■ THE PROBLEM ■
Return every line of the data below exactly, but do not include the images.

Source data
* * * * * * *
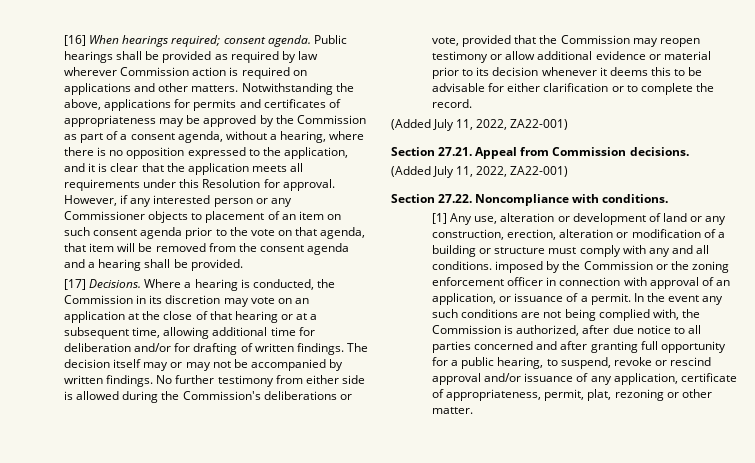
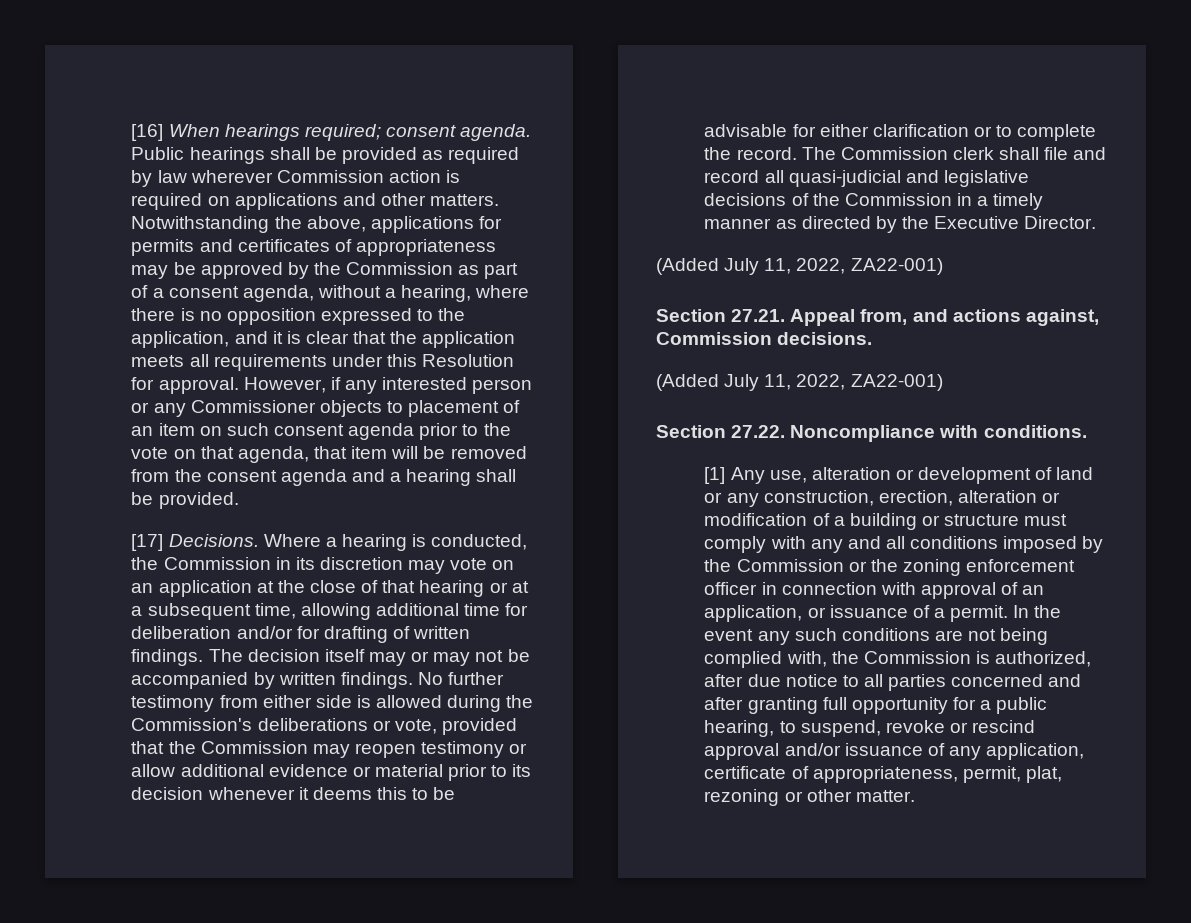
(473, 103) none -> [801,147,1107,160] [704,170,1029,187] [704,193,1044,210] [704,216,1097,233] The Commission clerk shall file and record all quasi-judicial and legislative decisions of the Commission in a timely manner as directed by the Executive Director.
[520,147,550,156] from -> [860,309,1099,326] from, and actions against,
[432,261,493,270] conditions. -> [910,536,999,549] conditions

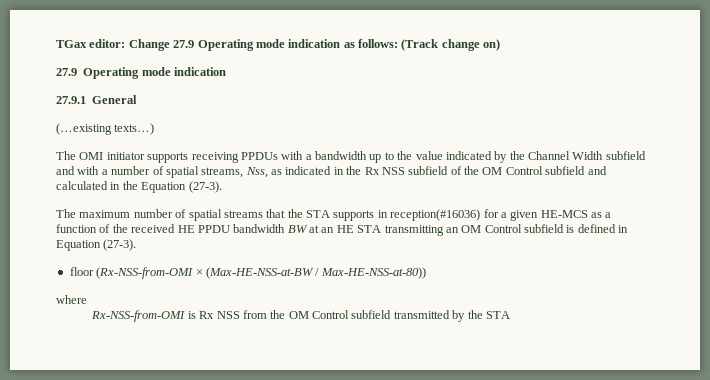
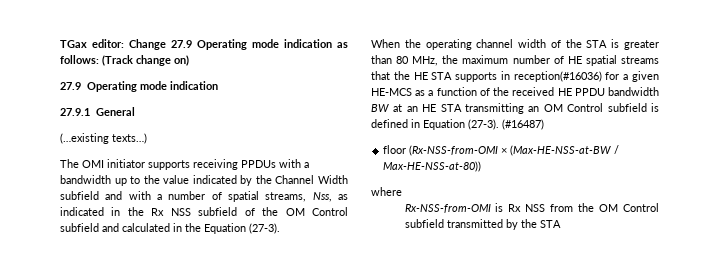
[56,209,76,218] The -> [371,39,659,50] [371,55,459,66] When the operating channel width of the STA is greater than 80 MHz, the
(187, 213) none -> [567,56,582,64] HE
(303, 213) none -> [413,72,428,80] HE
(137, 245) none -> [502,119,544,130] (#16487)

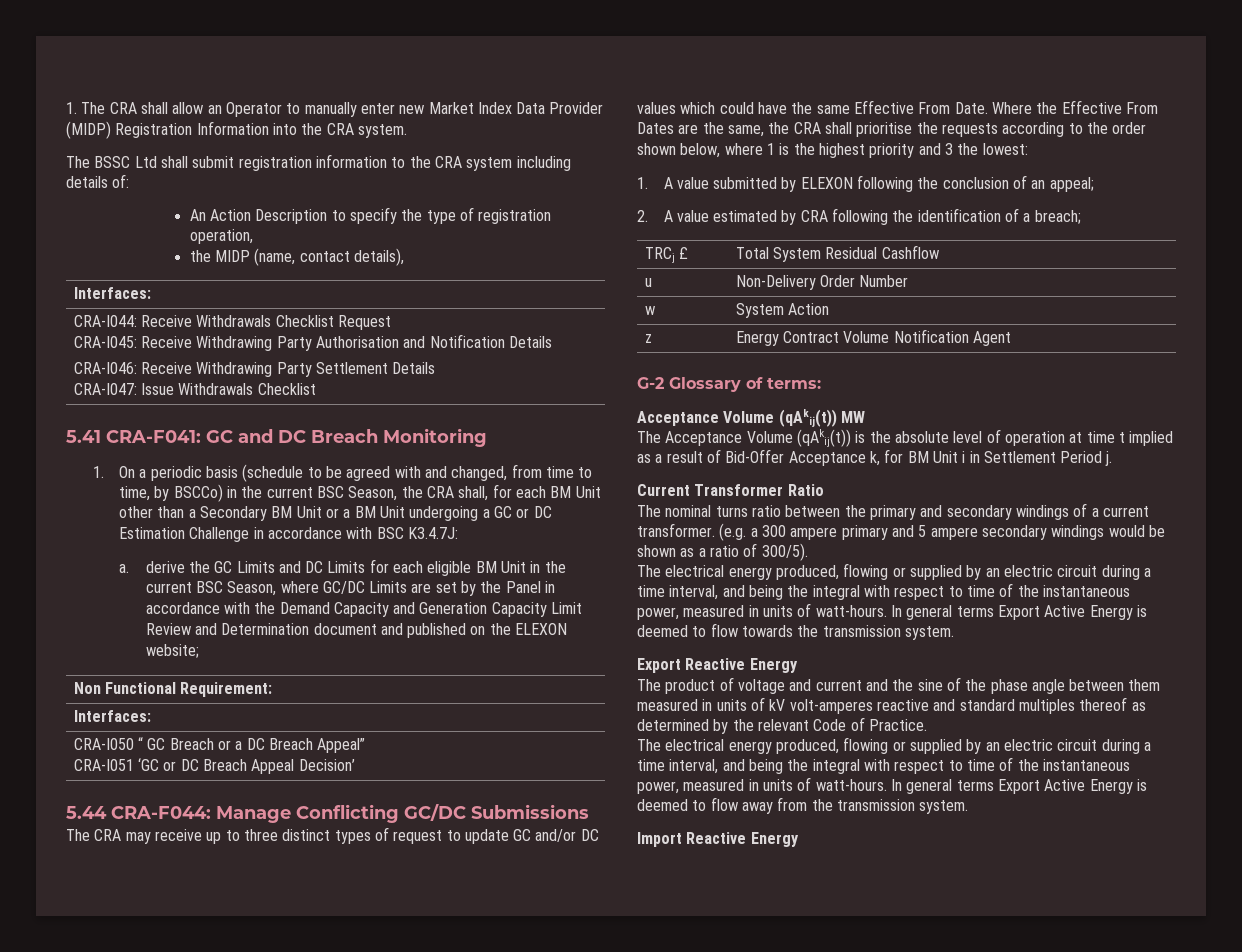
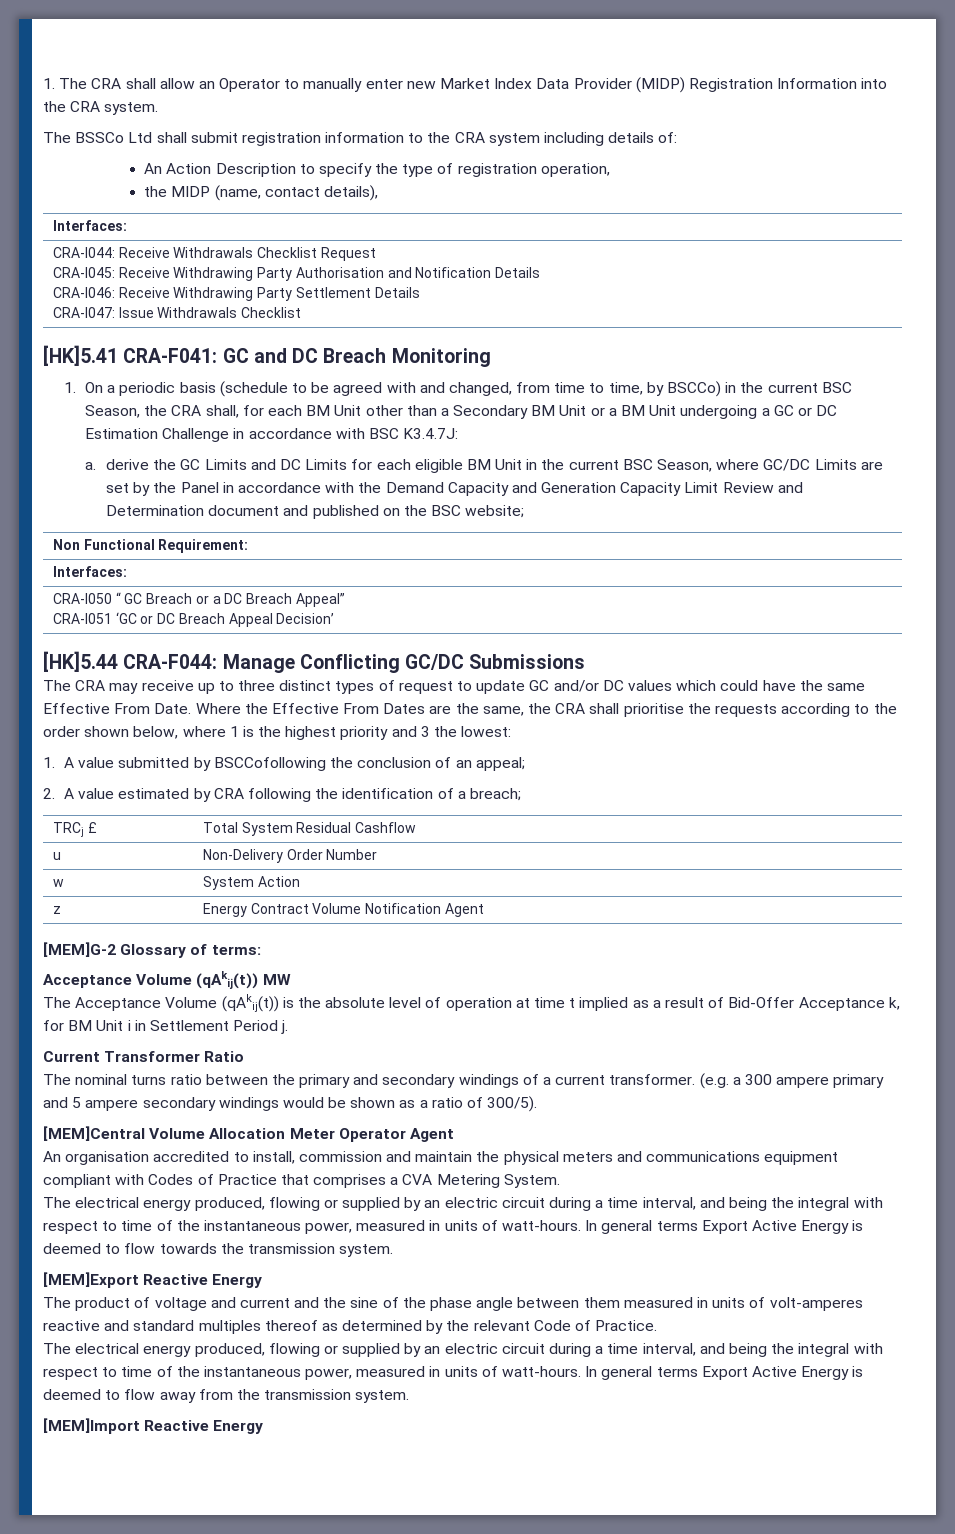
[94,156,131,168] BSSC -> [75,132,125,143] BSSCo
[66,430,101,443] 5.41 -> [43,345,118,366] [HK]5.41
[515,623,568,635] ELEXON -> [431,505,462,516] BSC
[66,806,107,819] 5.44 -> [43,651,118,672] [HK]5.44
[800,175,914,192] ELEXON following -> [213,757,326,771] BSCCofollowing
[637,377,664,389] G-2 -> [43,942,116,957] [MEM]G-2
(808, 552) none -> [43,1126,454,1142] [43,1151,839,1165] [43,1174,560,1188] // [MEM]Central Volume Allocation Meter Operator Agent // An organisation accredited to install, commission and maintain the physical meters and communications equipment compliant with Codes of Practice that comprises a CVA Metering System.
[637,658,681,673] Export -> [43,1272,139,1288] [MEM]Export
[769,699,786,711] kV -> (766, 1302) none
[637,832,682,847] Import -> [43,1418,140,1434] [MEM]Import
* * * * * * *
■ RESPONSE TO THIS TASK ■
(473, 103) none -> [801,147,1107,160] [704,170,1029,187] [704,193,1044,210] [704,216,1097,233] The Commission clerk shall file and record all quasi-judicial and legislative decisions of the Commission in a timely manner as directed by the Executive Director.
[520,147,550,156] from -> [860,309,1099,326] from, and actions against,
[432,261,493,270] conditions. -> [910,536,999,549] conditions

[56,209,76,218] The -> [371,39,659,50] [371,55,459,66] When the operating channel width of the STA is greater than 80 MHz, the
(187, 213) none -> [567,56,582,64] HE
(303, 213) none -> [413,72,428,80] HE
(137, 245) none -> [502,119,544,130] (#16487)

[94,156,131,168] BSSC -> [75,132,125,143] BSSCo
[66,430,101,443] 5.41 -> [43,345,118,366] [HK]5.41
[515,623,568,635] ELEXON -> [431,505,462,516] BSC
[66,806,107,819] 5.44 -> [43,651,118,672] [HK]5.44
[800,175,914,192] ELEXON following -> [213,757,326,771] BSCCofollowing
[637,377,664,389] G-2 -> [43,942,116,957] [MEM]G-2
(808, 552) none -> [43,1126,454,1142] [43,1151,839,1165] [43,1174,560,1188] // [MEM]Central Volume Allocation Meter Operator Agent // An organisation accredited to install, commission and maintain the physical meters and communications equipment compliant with Codes of Practice that comprises a CVA Metering System.
[637,658,681,673] Export -> [43,1272,139,1288] [MEM]Export
[769,699,786,711] kV -> (766, 1302) none
[637,832,682,847] Import -> [43,1418,140,1434] [MEM]Import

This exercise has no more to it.